Hey there, time traveller!
This article was published 21/06/2017 (3041 days ago), so information in it may no longer be current.

‘First, do no harm.”

It’s a bedrock principle that governs every physician’s conduct, so inextricably linked to perceptions of the practice of medicine that most believe (mistakenly) it’s the first sentence of the Hippocratic oath. It actually isn’t part of the centuries-old vow taken by doctors as they embark on their careers, but it’s so fundamental to the ethics and morality of medical practice that it probably should be.

Questions of doing harm, doing good and causing harm while in the pursuit of a greater good are front and centre this week at St. Boniface Hospital, where administrators, board members, health-care professionals and patients are grappling with big questions related to the issue of assisted dying.

PHIL HOSSACK / WINNIPEG FREE PRESS
St. Boniface Hospital
PHIL HOSSACK / WINNIPEG FREE PRESS St.
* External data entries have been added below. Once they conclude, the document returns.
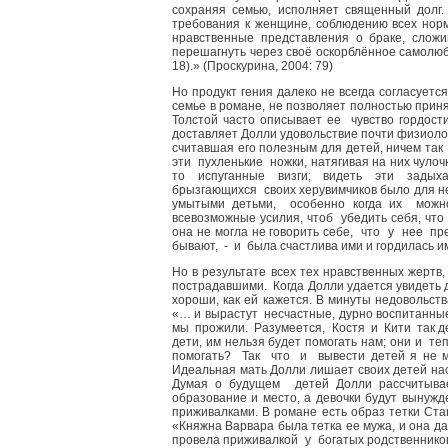
сохраняя семью, исполняет священный долг.
требования к женщине, соблюдению всех норм
нравственные представления о браке, сложи
перешагнуть через своё оскорблённое самолюби
18).» (Проскурина, 2004: 79)
Но продукт гения далеко не всегда согласуетс
семье в романе, не позволяет полностью приня
Толстой часто описывает ее чувство гордост
доставляет Долли удовольствие почти физиоло
считавшая его полезным для детей, ничем та
эти пухленькие ножки, натягивая на них чулоч
то испуганные визги; видеть эти задыха
брызгающихся своих херувимчиков было для не
умытыми детьми, особенно когда их можно
всевозможные усилия, чтоб убедить себя, что 
она не могла не говорить себе, что у нее п
бывают, - и была счастлива ими и гордилась им
Но в результате всех тех нравственных жертв
пострадавшими. Когда Долли удается увидеть д
хороши, как ей кажется. В минуты недовольст
«… и вырастут несчастные, дурно воспитанны
мы прожили. Разумеется, Костя и Кити так де
дети, им нельзя будет помогать нам; они и те
помогать? Так что и вывести детей я не мо
Идеальная мать Долли лишает своих детей нас
Думая о будущем детей Долли рассчитыва
образование и место, а девочки будут вынужд
приживалками. В романе есть образ тетки Ст
«Княжна Варвара была тетка ее мужа, и она да
провела приживалкой у богатых родственников;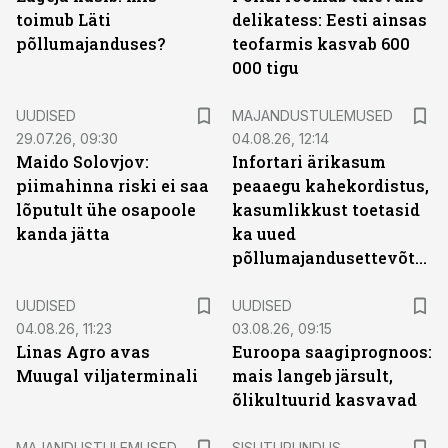
toimub Läti
delikatess: Eesti ainsas
põllumajanduses?
teofarmis kasvab 600
000 tigu
UUDISED
MAJANDUSTULEMUSED
29.07.26, 09:30
04.08.26, 12:14
Maido Solovjov:
Infortari ärikasum
piimahinna riski ei saa
peaaegu kahekordistus,
lõputult ühe osapoole
kasumlikkust toetasid
kanda jätta
ka uued
põllumajandusettevõtted
UUDISED
UUDISED
04.08.26, 11:23
03.08.26, 09:15
Linas Agro avas
Euroopa saagiprognoos:
Muugal viljaterminali
mais langeb järsult,
õlikultuurid kasvavad
ST
MAJANDUSTULEMUSED
SISUTURUNDUS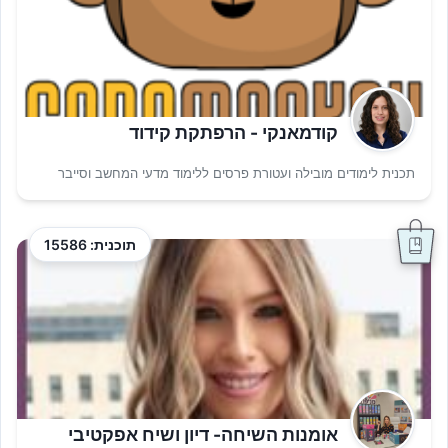
קודמאנקי - הרפתקת קידוד
תכנית לימודים מובילה ועטורת פרסים ללימוד מדעי המחשב וסייבר
תוכנית: 15586
אומנות השיחה- דיון ושיח אפקטיבי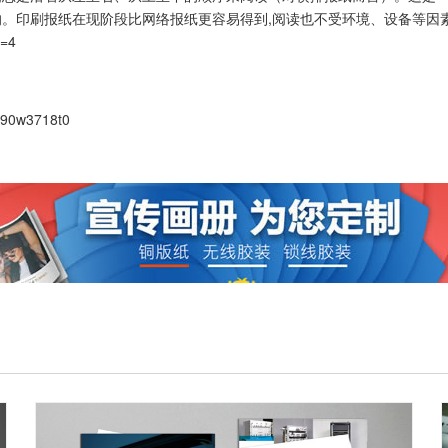
。印刷报纸在现阶段比网络报纸更容易得到,阅读也不受环境、设备等因素
u=4
390w3718t0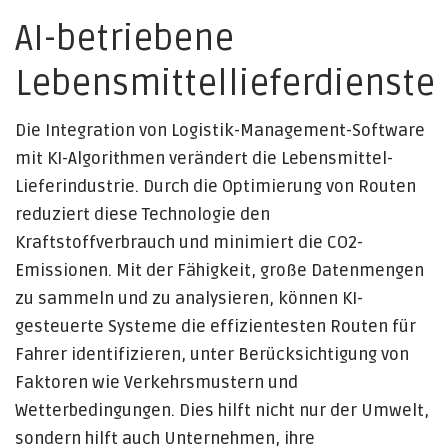
AI-betriebene
Lebensmittellieferdienste
Die Integration von Logistik-Management-Software
mit KI-Algorithmen verändert die Lebensmittel-
Lieferindustrie. Durch die Optimierung von Routen
reduziert diese Technologie den
Kraftstoffverbrauch und minimiert die CO2-
Emissionen. Mit der Fähigkeit, große Datenmengen
zu sammeln und zu analysieren, können KI-
gesteuerte Systeme die effizientesten Routen für
Fahrer identifizieren, unter Berücksichtigung von
Faktoren wie Verkehrsmustern und
Wetterbedingungen. Dies hilft nicht nur der Umwelt,
sondern hilft auch Unternehmen, ihre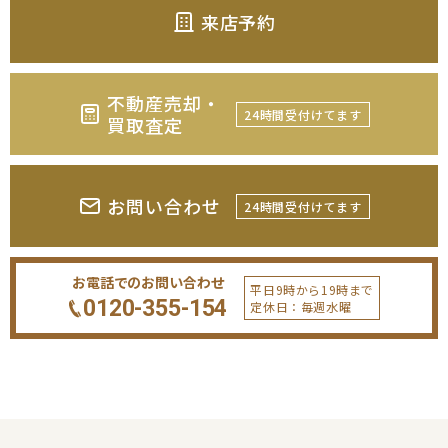
来店予約
不動産売却・
24時間受付けてます
買取査定
お問い合わせ
24時間受付けてます
お電話でのお問い合わせ
平日9時から19時まで
0120-355-154
定休日：毎週水曜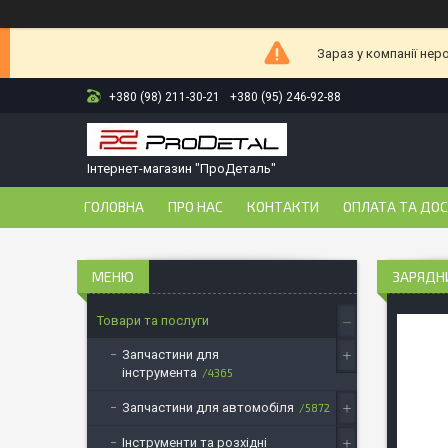
Зараз у компанії нер
+380 (98) 211-30-21
+380 (95) 246-92-88
Інтернет-магазин "ПроДеталь"
ГОЛОВНА
ПРО НАС
КОНТАКТИ
ОПЛАТА ТА ДО
ЗАРЯДНИ
Товари та послуги
Запчастини для
інструмента
4365
Запчастини для автомобіля
5872
Інструменти та розхідні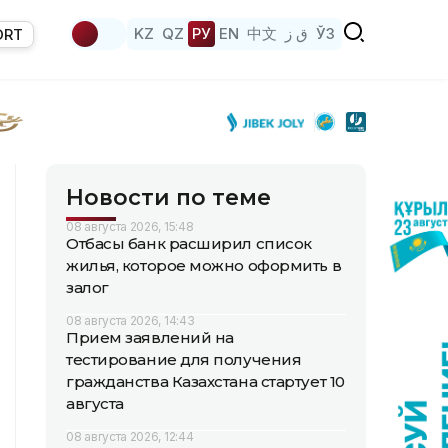
KZ
QZ
РУ
EN
中文
ق ز
ЎЗ
ORT
Новости по теме
08 августа 2026, 15:48
Отбасы банк расширил список
жилья, которое можно оформить в
залог
08 августа 2026, 14:43
Прием заявлений на
тестирование для получения
гражданства Казахстана стартует 10
августа
08 августа 2026, 12:44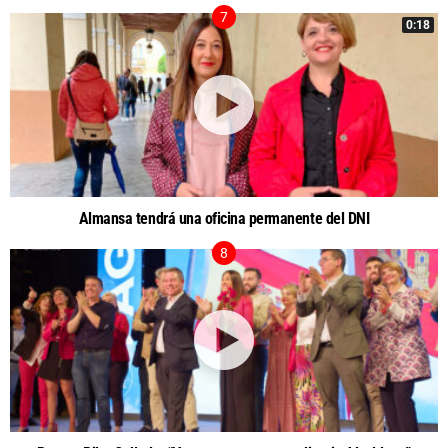
0:18
Almansa tendrá una oficina permanente del DNI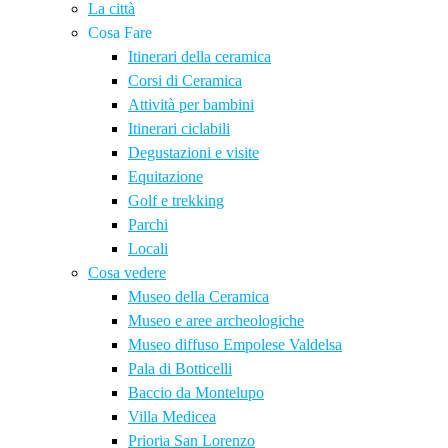
La città
Cosa Fare
Itinerari della ceramica
Corsi di Ceramica
Attività per bambini
Itinerari ciclabili
Degustazioni e visite
Equitazione
Golf e trekking
Parchi
Locali
Cosa vedere
Museo della Ceramica
Museo e aree archeologiche
Museo diffuso Empolese Valdelsa
Pala di Botticelli
Baccio da Montelupo
Villa Medicea
Prioria San Lorenzo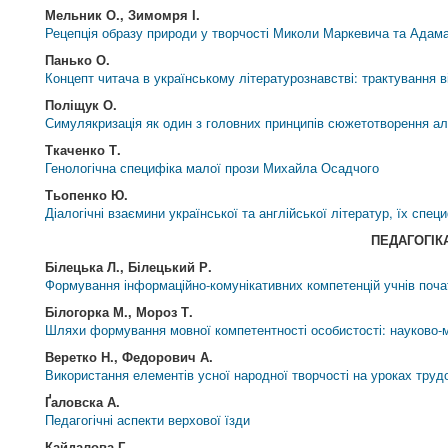
Мельник О., Зимомря І.
Рецепція образу природи у творчості Миколи Маркевича та Адам
Панько О.
Концепт читача в українському літературознавстві: трактування в
Поліщук О.
Симулякризація як один з головних принципів сюжетотворення ал
Ткаченко Т.
Генологічна специфіка малої прози Михайла Осадчого
Тьопенко Ю.
Діалогічні взаємини української та англійської літератур, їх спец
ПЕДАГОГІК
Білецька Л., Білецький Р.
Формування інформаційно-комунікативних компетенцій учнів поча
Білогорка М., Мороз Т.
Шляхи формування мовної компетентності особистості: науково-
Веретко Н., Федорович А.
Використання елементів усної народної творчості на уроках труд
Ґаловска А.
Педагогічні аспекти верхової їзди
Кайдалова Г.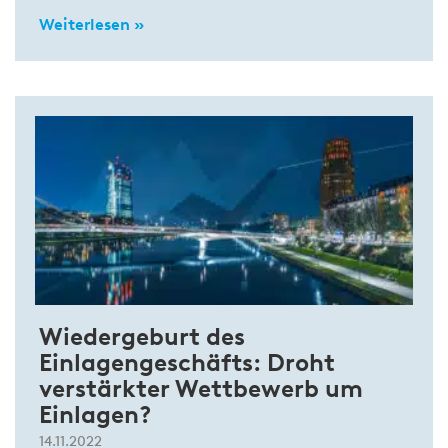
Weiterlesen »
Wiedergeburt des
Einlagengeschäfts: Droht
verstärkter Wettbewerb um
Einlagen?
14.11.2022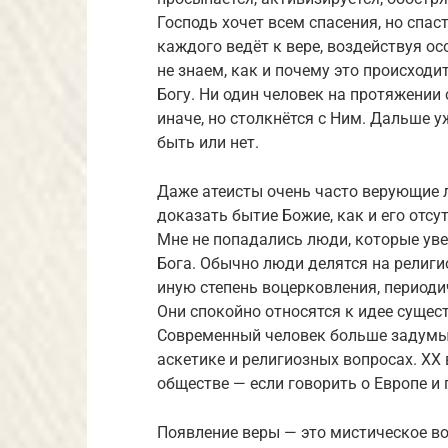
Господь хочет всем спасения, но спа
каждого ведёт к вере, воздействуя ос
не знаем, как и почему это происходи
Богу. Ни один человек на протяжении 
иначе, но столкнётся с Ним. Дальше у
быть или нет.
Даже атеисты очень часто верующие л
доказать бытие Божие, как и его отсу
Мне не попадались люди, которые уве
Бога. Обычно люди делятся на религи
иную степень воцерковления, периоди
Они спокойно относятся к идее сущест
Современный человек больше задумыв
аскетике и религиозных вопросах. ХХ 
обществе — если говорить о Европе и
Появление веры — это мистическое в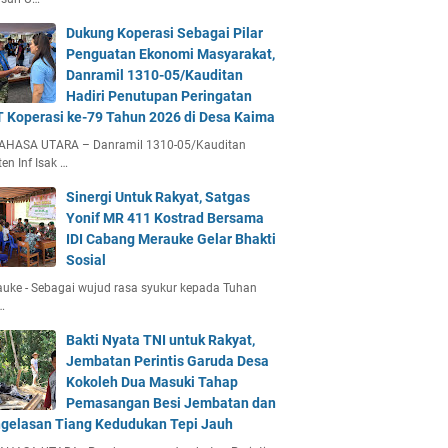
Dukung Koperasi Sebagai Pilar
Penguatan Ekonomi Masyarakat,
Danramil 1310-05/Kauditan
Hadiri Penutupan Peringatan
 Koperasi ke-79 Tahun 2026 di Desa Kaima
AHASA UTARA – Danramil 1310-05/Kauditan
en Inf Isak …
Sinergi Untuk Rakyat, Satgas
Yonif MR 411 Kostrad Bersama
IDI Cabang Merauke Gelar Bhakti
Sosial
uke - Sebagai wujud rasa syukur kepada Tuhan
…
Bakti Nyata TNI untuk Rakyat,
Jembatan Perintis Garuda Desa
Kokoleh Dua Masuki Tahap
Pemasangan Besi Jembatan dan
gelasan Tiang Kedudukan Tepi Jauh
Boniface Hospital

The hospital landed in a political and public-relations firestorm this week after the Catholic Health Corp. of Manitoba — which controls SBH — took the controversial step of reconfiguring the hospital’s board after the passage last month of a motion to allow for medically assisted death under “rare circumstances.”

The corporation responded by adding 10 new members to SBH’s board, forcing a re-vote that effectively bans assisted dying at the hospital — which, ironically, is the province’s primary palliative-care centre.

Opinion is sharply divided on the topic of medically assisted dying, which became legal in Canada in June 2016. Matters of faith and personal morality inform most individuals’ views on such delicate end-of-life decisions and it’s a subject most politicians dread being forced to discuss at the local level. They might now be forced to do just that.

Regardless of one’s beliefs about assisted dying, it’s difficult to view the tactics employed by the Catholic Health Corp.’s board as not having strayed into precarious ethical territory.

CHCM chief executive officer Daniel Lussier defended the board-composition gambit, saying the abrupt strategy was employed “to protect the integrity of our organization.”

While it’s true that the province’s 1996 faith-based agreement with several government-funded local facilities — including SBH, Concordia Hospital and Misericordia Health Centre — allows for independent governance that respects individual missions and cultures, it’s equally true that such religiously informed models increasingly are at odds with an ethnically and religiously diverse public’s need for access to health care.

The legislation that legalized medically assisted dying does not force medical professionals who object to the practice to participate in it; the current situation at SGBH, however, seeks to extend the ethical opt-out provision to a bricks-and-mortar facility that employs numerous doctors and nurses who are supportive of the practice.

Under the leadership of Pope Francis, the Roman Catholic Church has moderated its stance on several issues, with the pontiff having issued relatively progressive statements on such topics as climate change, gender pay equity and even gay marriage. On the issue of assisted dying, however, the church holds fast to the view that euthanasia is a “triumph of selfishness” rather than an act of compassion.

It’s an understatement to say the Catholic Church’s history is replete with instances in which intransigence and adherence to ideas mired in a murky past have placed the institution on the wrong side of history. There’s no scandal in what’s occurring at St. Boniface, but the unease created by the CHCM’s questionable tactics suggests it’s time for the province to reassess its relationship with faith-based institutions supported by taxpayers who expect medical care that meets their immediate and often urgent needs rather than an agenda-driven board’s higher purposes.